Article Update

Friday, September 24, 2021




In response to the ebb and flow of estrogenic secretions, the uterus exhibits two patterns of growth and development—one a lifelong curve from infancy to senility, and the other a transient recurrent increment and recession due to the swings of ovarian activity in each menstrual cycle.

Up to the seventh month of fetal life, the uterus grows in proportion to the rest of somatic development. Thereafter, a disproportionate acceleration in size takes place; this is considered to be a specific response to the high level of estrogens present in the mother as she approaches term.

Within a few days after birth, the infant’s uterus shrinks somewhat because of the abrupt withdrawal of maternal hormones, which may even, at times, be sufficient to result in some vaginal spotting or frank bleeding. Thereafter, the size of the uterus remains static until, as a prelude to the menarche, the ovaries start to produce hormones.

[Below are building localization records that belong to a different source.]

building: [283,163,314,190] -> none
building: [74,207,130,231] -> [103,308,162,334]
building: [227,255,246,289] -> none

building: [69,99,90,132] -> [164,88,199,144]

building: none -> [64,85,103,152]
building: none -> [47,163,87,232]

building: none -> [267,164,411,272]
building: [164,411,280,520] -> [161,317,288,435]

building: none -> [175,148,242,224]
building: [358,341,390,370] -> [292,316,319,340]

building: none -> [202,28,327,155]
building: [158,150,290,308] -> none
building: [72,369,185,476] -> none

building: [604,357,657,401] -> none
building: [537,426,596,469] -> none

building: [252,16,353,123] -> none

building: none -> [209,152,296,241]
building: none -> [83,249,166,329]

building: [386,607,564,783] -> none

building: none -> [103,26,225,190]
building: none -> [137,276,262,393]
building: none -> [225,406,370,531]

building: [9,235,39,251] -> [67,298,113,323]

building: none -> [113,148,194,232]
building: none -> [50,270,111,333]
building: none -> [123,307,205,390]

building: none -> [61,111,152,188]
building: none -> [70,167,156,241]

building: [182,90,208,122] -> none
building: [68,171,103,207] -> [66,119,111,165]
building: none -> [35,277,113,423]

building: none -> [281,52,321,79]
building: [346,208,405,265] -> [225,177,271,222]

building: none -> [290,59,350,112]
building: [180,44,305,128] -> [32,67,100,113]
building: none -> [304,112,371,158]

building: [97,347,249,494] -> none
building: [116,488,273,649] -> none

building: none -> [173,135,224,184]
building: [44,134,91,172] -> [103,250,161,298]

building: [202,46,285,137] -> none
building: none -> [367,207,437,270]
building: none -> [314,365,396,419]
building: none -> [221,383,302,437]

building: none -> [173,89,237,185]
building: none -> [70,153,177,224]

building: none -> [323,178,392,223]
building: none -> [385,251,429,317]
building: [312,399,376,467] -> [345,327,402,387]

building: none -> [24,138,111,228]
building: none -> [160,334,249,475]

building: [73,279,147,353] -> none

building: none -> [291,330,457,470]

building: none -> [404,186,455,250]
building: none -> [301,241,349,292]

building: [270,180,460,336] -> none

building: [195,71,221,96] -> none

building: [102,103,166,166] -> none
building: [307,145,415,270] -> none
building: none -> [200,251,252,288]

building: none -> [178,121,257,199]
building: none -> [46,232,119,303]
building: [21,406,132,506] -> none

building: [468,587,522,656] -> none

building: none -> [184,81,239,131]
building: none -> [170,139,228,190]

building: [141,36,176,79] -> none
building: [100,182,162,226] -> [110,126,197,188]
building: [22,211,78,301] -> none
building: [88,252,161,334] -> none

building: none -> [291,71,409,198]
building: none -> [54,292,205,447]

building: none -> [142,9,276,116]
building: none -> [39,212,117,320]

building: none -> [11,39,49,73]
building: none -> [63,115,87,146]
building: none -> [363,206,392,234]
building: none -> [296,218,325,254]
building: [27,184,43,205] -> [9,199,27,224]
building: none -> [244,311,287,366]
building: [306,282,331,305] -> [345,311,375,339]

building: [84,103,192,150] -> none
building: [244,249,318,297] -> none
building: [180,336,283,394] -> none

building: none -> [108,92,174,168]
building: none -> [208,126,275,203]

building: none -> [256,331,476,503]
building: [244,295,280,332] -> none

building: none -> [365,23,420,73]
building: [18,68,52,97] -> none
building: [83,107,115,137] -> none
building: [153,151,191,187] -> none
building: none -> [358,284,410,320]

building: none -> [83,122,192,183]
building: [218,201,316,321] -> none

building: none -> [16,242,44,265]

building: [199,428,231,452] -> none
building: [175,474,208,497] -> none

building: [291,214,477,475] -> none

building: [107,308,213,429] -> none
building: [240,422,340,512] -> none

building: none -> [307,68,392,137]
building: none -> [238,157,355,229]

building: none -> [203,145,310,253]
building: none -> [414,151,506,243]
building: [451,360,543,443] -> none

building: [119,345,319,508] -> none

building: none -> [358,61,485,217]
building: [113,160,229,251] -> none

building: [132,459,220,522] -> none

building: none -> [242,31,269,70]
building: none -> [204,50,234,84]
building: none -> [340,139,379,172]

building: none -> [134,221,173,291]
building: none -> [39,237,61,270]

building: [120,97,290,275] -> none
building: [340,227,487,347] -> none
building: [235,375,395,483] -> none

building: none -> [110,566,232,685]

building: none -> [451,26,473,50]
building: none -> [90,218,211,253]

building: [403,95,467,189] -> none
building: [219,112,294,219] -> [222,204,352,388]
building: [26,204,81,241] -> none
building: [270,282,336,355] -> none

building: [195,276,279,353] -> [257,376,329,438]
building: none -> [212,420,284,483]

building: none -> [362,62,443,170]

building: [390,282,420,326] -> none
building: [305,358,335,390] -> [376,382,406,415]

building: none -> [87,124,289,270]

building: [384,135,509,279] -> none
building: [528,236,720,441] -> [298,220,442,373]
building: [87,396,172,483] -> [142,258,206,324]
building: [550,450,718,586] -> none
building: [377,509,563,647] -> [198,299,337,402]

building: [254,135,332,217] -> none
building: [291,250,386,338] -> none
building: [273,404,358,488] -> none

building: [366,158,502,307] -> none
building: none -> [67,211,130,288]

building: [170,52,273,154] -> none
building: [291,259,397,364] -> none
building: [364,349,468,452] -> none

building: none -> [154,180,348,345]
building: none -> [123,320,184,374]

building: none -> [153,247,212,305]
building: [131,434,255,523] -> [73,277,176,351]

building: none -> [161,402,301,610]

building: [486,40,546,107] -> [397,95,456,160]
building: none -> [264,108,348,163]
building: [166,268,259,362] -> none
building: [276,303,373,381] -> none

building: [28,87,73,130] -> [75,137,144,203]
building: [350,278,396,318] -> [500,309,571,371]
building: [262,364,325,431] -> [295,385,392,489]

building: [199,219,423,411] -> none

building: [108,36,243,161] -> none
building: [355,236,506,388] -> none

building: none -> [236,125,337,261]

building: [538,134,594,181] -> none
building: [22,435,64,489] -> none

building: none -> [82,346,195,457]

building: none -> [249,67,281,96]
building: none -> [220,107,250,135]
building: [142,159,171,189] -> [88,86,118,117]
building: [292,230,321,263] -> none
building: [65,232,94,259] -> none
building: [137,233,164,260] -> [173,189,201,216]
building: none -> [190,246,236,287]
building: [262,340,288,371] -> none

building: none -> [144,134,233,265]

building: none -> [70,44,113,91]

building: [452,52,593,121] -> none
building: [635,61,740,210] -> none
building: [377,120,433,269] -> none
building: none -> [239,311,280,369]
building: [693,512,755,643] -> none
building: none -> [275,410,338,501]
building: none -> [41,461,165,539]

Uterine growth is one of the earliest signs of puberty and generally precedes the menarche by 1 or 2 years. In 60% of girls, the uterus reaches adult size by the 15th year. By this time, a difference in proportion of length of the cervix to that of the fundus becomes evident. In the newborn and prepuberal uterus, the ratio of cervical length to that of the corpus is approximately 1:1. However, in the adult this ratio becomes 1:2 or greater. Measuring the distance from the external to the internal cervical os using a uterine probe and then measuring the total length of the uterine canal may confirm the diagnosis of an infantile organ in the adult.

When mature, the uterus is about 8 to 10 cm long. The uterine width at the top measures 7 by 5 cm. It narrows to a diameter of 2 to 3 cm at the cervix.

Repeated pregnancies leave the uterus larger than in the nulliparous woman. After the menopause, and its associated loss of hormonal stimulation, shrinking and atrophy progress. The senile uterus, with its thinned-out myometrium, often retrogresses to the size of the preadolescent stage. The ratio of cervical length to overall size often regresses to that found before puberty. Because the uterus is formed by fusion of the müllerian ducts, its muscular structure is rather complex. The external longitudinal and internal circular fibers in the tubes are confluent with those in the uterus. Indeed, although the deep, spiraling, circular fibers sweep around the uterus in both clockwise and counterclockwise directions, each set is motivated independently by contractions that originate in each of the tubes. It appears that peristaltic waves initiated in the tubal walls act as lateral pacemakers for uterine contractions, which sweep down the fundus to the cervix. During labor, an element of rhythmicity results from a wandering pacemaker system of independent foci of initiator signals and strong interconnections between the cells through cellular gap-junctions.

Smooth muscle bundles contained in the supportive ligaments interdigitate with the circular muscle system of the uterus. The importance of this complicated and interlaced system, embracing tubes, uterus, and ligaments, is realized during the menstrual cycle, where smooth muscle contractions are found to be a function of ovarian activity. They occur with greater force and frequency during the preovulatory peak of estrogen production. This coordination of muscular contractions in the three different structures may also serve to orient properly the ovary with the infundibulum of the tube at the time of ovulation. Any pathologic condition interfering with the coordination or strength of contractions from the tubes may be an important cause for uterine dysrhythmia, inertia, or dysmenorrhea.